Global equities edge higher ahead of US inflation data
Sentiment is positive despite central bank officials’ talk of rates having to remain at current levels
European stocks rose on Tuesday as global markets awaited US inflation data later in the session, which could provide an indication of whether global interest rates start to fall.
At 1.30pm, the MSCI World Equity index was up 0.1% at 668.26.
Asian stocks edged higher overnight, with the MSCI’s broadest index of Asia-Pacific shares outside Japan on course for a second straight day of gains.
The pan-European Stoxx 600 was up 0.32% and the FTSE 100 was down 0.41%.
The Israel-Hamas war turned traders risk-averse in October, but world stocks have recovered almost 5% so far this month as they bet that major central banks have ended a lengthy run of interest rate hikes.
US Federal Reserve chair Jerome Powell and other policymakers have said they are still not sure that interest rates are high enough to tame inflation.
US treasury yields edged lower, with the 10-year yield down 2 bps at 4.6142%. Eurozone government bond yields were also down, with the benchmark 10-year German yield at 2.696%.
Asked how long rates would have to remain at high levels to beat inflation, European Central Bank (ECB) president Christine Lagarde said in an interview at the weekend that no change should be expected in the “next couple of quarters”.
Wages in Britain grew slightly less quickly in the three months to September, official data on Tuesday show. Wages previously rose at a record pace, leaving the Bank of England on alert for inflation.
US consumer price inflation data for October is due at 1.30pm GMT.
“The bond market is driving more or less everything,” said Frederik Ducrozet, head of macroeconomic research at Pictet Wealth Management.
A higher inflation figure “might actually reverse the recent trend and push bond yields higher and perhaps add some pressure on equities and risk assets.”
“If we get a weaker print, a softer print, the rally that we’ve seen could extend,” he added.
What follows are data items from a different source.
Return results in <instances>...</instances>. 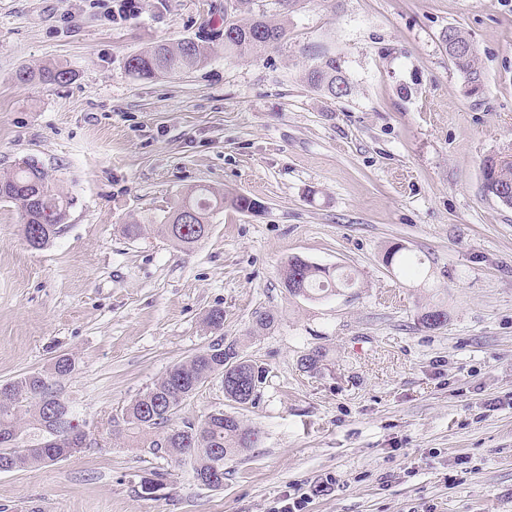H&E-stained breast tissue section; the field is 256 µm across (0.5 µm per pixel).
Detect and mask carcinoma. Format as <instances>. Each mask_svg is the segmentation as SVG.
Wrapping results in <instances>:
<instances>
[{
    "label": "carcinoma",
    "mask_w": 512,
    "mask_h": 512,
    "mask_svg": "<svg viewBox=\"0 0 512 512\" xmlns=\"http://www.w3.org/2000/svg\"><path fill=\"white\" fill-rule=\"evenodd\" d=\"M250 0H224V53L236 58L258 57L286 36L283 24L265 14L245 16ZM448 45V60L464 75L468 87L482 85L481 71L476 66V51L458 54L453 45L466 44L470 39L459 29L450 27L443 32ZM214 47L206 40L182 39L176 43L154 42L128 58V72L138 79H153L177 75L198 68L211 58ZM21 83L61 84L71 79V72L62 66L25 67L16 73ZM306 84L329 97L351 94V82L343 71L340 58L324 52H312V63L305 70ZM483 189L502 200L507 197L512 207V164L494 166L493 158L483 162ZM0 201L12 204L21 216L23 237L29 247L41 249L62 232V228L41 223L47 217L61 220L69 198L60 191L43 167L26 159L13 169L0 173ZM229 205L237 211L251 207L243 194L228 196L216 189L199 186L189 189L181 201L164 217L152 225L158 235L183 247L190 248L209 233L214 212ZM190 208L194 223H178V213ZM284 288L293 296L314 298L316 292L336 291L348 280L339 278L330 268L319 266L299 257H292L281 268ZM448 317L442 307L434 305L422 312L419 321L426 329L440 327L439 317ZM278 316L257 309L252 314L250 333L272 329ZM326 358V351L311 348L299 360L301 369L313 373ZM75 368V361L67 356L53 361L44 370L0 381V464L16 471L35 468L76 448L81 438H71L47 418V409L71 430L79 433L90 430L92 422L80 416L74 402L59 392L58 385ZM219 376L224 381L227 399L240 407L255 404L258 384L265 378V370L246 357L243 344L234 339L219 338L198 351L188 360L169 368L164 375L138 394L122 411L127 445L150 448L165 453L176 462L192 460V478L206 475L224 476V460L251 448L257 442L258 432L234 414L214 409L198 422L177 424L174 417L183 404L210 379ZM23 448L43 449L36 454H25Z\"/></svg>",
    "instance_id": "1"
}]
</instances>
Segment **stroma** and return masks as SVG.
<instances>
[{
	"mask_svg": "<svg viewBox=\"0 0 512 512\" xmlns=\"http://www.w3.org/2000/svg\"><path fill=\"white\" fill-rule=\"evenodd\" d=\"M124 2L0 0V172L34 159L71 199L40 250L0 202V380L70 355L61 391L95 423L80 454L0 473V512H273L300 495L305 512H512V208L482 187L484 159L512 153V0H300L257 59L225 57L224 0ZM451 27L479 93L448 59ZM210 33L202 67L127 71L149 43ZM314 49L340 57L351 95L306 85ZM55 62L69 82L15 78ZM198 185L264 209L216 211L189 249L123 235ZM396 246L408 264H387ZM292 256L354 284L292 296ZM436 303L447 322L423 328ZM258 308L279 321L251 338ZM220 335L267 380L238 413L257 443L211 490L108 421ZM316 346L324 365L302 371ZM230 406L216 377L176 419ZM449 37V38H448ZM442 40L448 45V59L453 67L464 75L470 93H474L472 87H480L482 85L481 71L476 66V51L473 50L468 54H458L451 47L452 45L471 43L470 39L455 27L448 28L443 32Z\"/></svg>",
	"mask_w": 512,
	"mask_h": 512,
	"instance_id": "stroma-1",
	"label": "stroma"
}]
</instances>
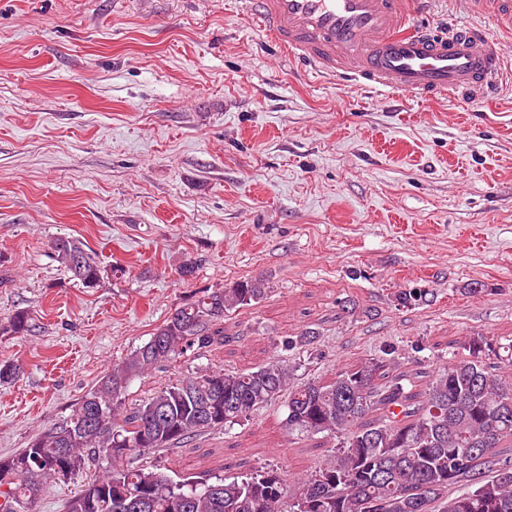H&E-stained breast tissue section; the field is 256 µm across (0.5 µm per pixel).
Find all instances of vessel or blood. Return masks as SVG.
<instances>
[{
  "label": "vessel or blood",
  "mask_w": 512,
  "mask_h": 512,
  "mask_svg": "<svg viewBox=\"0 0 512 512\" xmlns=\"http://www.w3.org/2000/svg\"><path fill=\"white\" fill-rule=\"evenodd\" d=\"M285 58L309 76L375 94L455 102L489 100L512 85V62L486 28L464 20L440 31L419 22L430 0H240ZM512 26V0H462Z\"/></svg>",
  "instance_id": "vessel-or-blood-1"
}]
</instances>
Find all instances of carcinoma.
I'll return each instance as SVG.
<instances>
[{
	"label": "carcinoma",
	"mask_w": 512,
	"mask_h": 512,
	"mask_svg": "<svg viewBox=\"0 0 512 512\" xmlns=\"http://www.w3.org/2000/svg\"><path fill=\"white\" fill-rule=\"evenodd\" d=\"M57 262L86 288L105 269L75 239L51 241ZM270 292L257 278L204 291L112 366L60 424L30 446L0 456V512H34L47 484L99 465L65 502V512H512V341L473 334L416 389L400 351L360 358L328 379L295 377L273 354L255 367L198 369L126 408L129 384L194 349L230 341L224 323ZM16 312L7 330L32 331ZM320 332L305 328L284 347L310 351ZM280 402L288 430L336 439L294 479L265 468L230 482L179 475L151 455L250 419Z\"/></svg>",
	"instance_id": "carcinoma-1"
}]
</instances>
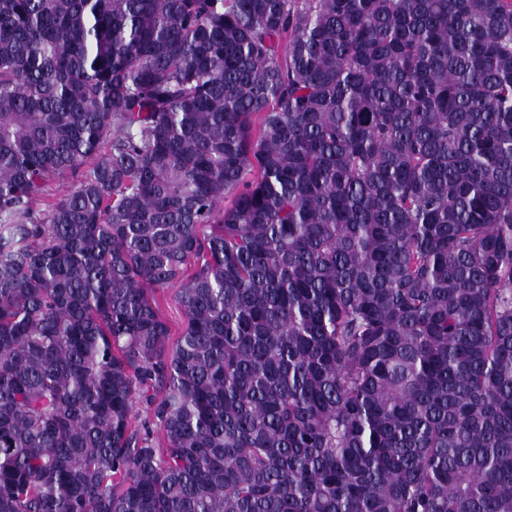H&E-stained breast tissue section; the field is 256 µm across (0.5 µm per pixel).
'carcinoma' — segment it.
I'll return each mask as SVG.
<instances>
[{
  "label": "carcinoma",
  "mask_w": 512,
  "mask_h": 512,
  "mask_svg": "<svg viewBox=\"0 0 512 512\" xmlns=\"http://www.w3.org/2000/svg\"><path fill=\"white\" fill-rule=\"evenodd\" d=\"M0 512H512V0H0ZM179 288L180 283L174 282L165 288H160L157 292L161 314L167 320L171 330L170 345L176 343L185 326V318L176 299Z\"/></svg>",
  "instance_id": "carcinoma-1"
}]
</instances>
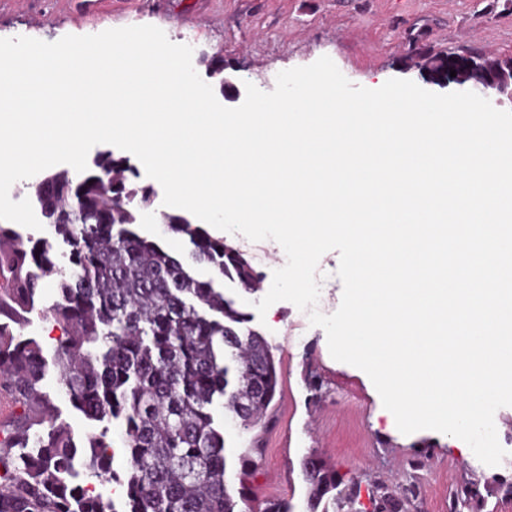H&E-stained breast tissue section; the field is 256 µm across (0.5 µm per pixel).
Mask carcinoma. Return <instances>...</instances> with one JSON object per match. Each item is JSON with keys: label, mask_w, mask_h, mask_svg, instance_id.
Here are the masks:
<instances>
[{"label": "carcinoma", "mask_w": 512, "mask_h": 512, "mask_svg": "<svg viewBox=\"0 0 512 512\" xmlns=\"http://www.w3.org/2000/svg\"><path fill=\"white\" fill-rule=\"evenodd\" d=\"M415 58L432 75L447 73L444 54L417 47ZM133 177L127 158L104 154L81 177L59 170L31 192L50 236L0 224V387L21 406L0 423V512H239L255 495L259 441L237 455L238 483L230 482L214 407L254 428L276 396L267 341L216 287L228 279L252 292L258 276L240 251L181 213L163 221L211 268L208 278L141 235L136 212L152 188ZM59 244L69 251L58 253ZM50 278L58 299L49 314L65 336L48 353L25 329ZM52 370L71 408L90 421H121L123 473L113 468L107 432L80 439L62 418L46 389ZM301 473L308 512H420L414 480L393 487L348 476L315 453L302 459ZM83 478L123 482L124 509L90 494ZM363 491L368 505L359 509ZM493 497L512 498V477L461 480L448 512H483Z\"/></svg>", "instance_id": "cac0c4a2"}]
</instances>
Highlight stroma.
<instances>
[{
	"label": "stroma",
	"mask_w": 512,
	"mask_h": 512,
	"mask_svg": "<svg viewBox=\"0 0 512 512\" xmlns=\"http://www.w3.org/2000/svg\"><path fill=\"white\" fill-rule=\"evenodd\" d=\"M134 25L161 28L170 41L187 44L194 55L222 52L234 89L217 93L223 106L238 102L235 88L250 82L272 91L280 71L307 66L329 56L353 84L376 88L391 78L414 81L434 93L455 91L403 64L416 47L431 46L454 57L477 52L487 57L512 56V0H101L87 11L83 0H0V38L27 36L54 42L65 35H91ZM151 185L153 210L143 212L140 229L172 255L188 258L189 243L173 237L159 223L163 189ZM224 239L242 248L259 273L258 289L247 293L224 282V294L248 317L247 326L268 342L279 369V389L264 428L226 426V445L240 453L261 440L263 453L253 479L258 499L288 500L292 512H306V489L300 462L315 452L340 472L376 475L390 484L415 476L425 512H448V489L463 478L486 481L512 476V406L497 410L494 422L507 457L500 465L479 461L462 440L435 431L400 433L385 415L381 398L362 370L334 360L326 333L309 322L307 312L287 301L266 315L255 305L266 295L272 273L286 263L283 248L267 239L244 244L241 234ZM339 254L325 253L318 264L322 284L318 309L335 312L343 285L337 277ZM58 296L55 285L41 291L26 329L46 350H53L63 329L45 318ZM322 387L312 390L308 375ZM64 419L77 436L107 433L114 445V467L124 468L120 422H91L69 405Z\"/></svg>",
	"instance_id": "stroma-1"
}]
</instances>
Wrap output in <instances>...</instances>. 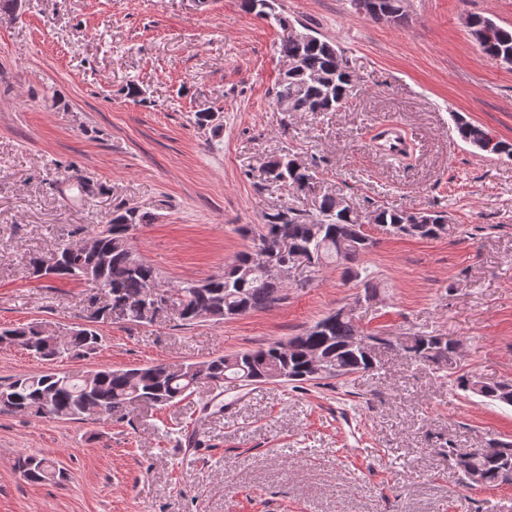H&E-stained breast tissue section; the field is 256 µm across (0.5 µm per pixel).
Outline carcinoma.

The dollar index was down less than 0.1%, at 105.530, and the euro was up 0.2% at $1.0716.
The yen was stuck near its lowest level in three decades against the dollar, struggling to find a floor as the Bank of Japan’s ultra-easy monetary policy settings remained at odds with the prospect of higher-for-longer rates elsewhere.
The pair was around ¥151.675/$, a slight recovery from ¥151.92 on Monday.
“We expect the Bank of Japan to move very very gradually out of yield curve control and eventually out of negative rate policy, but this is unlikely to happen any time soon,” Pictet Wealth Management’s Ducrozet said.
In the meantime, the pair is more likely to be driven by anything that moves the dollar, Ducrozet added.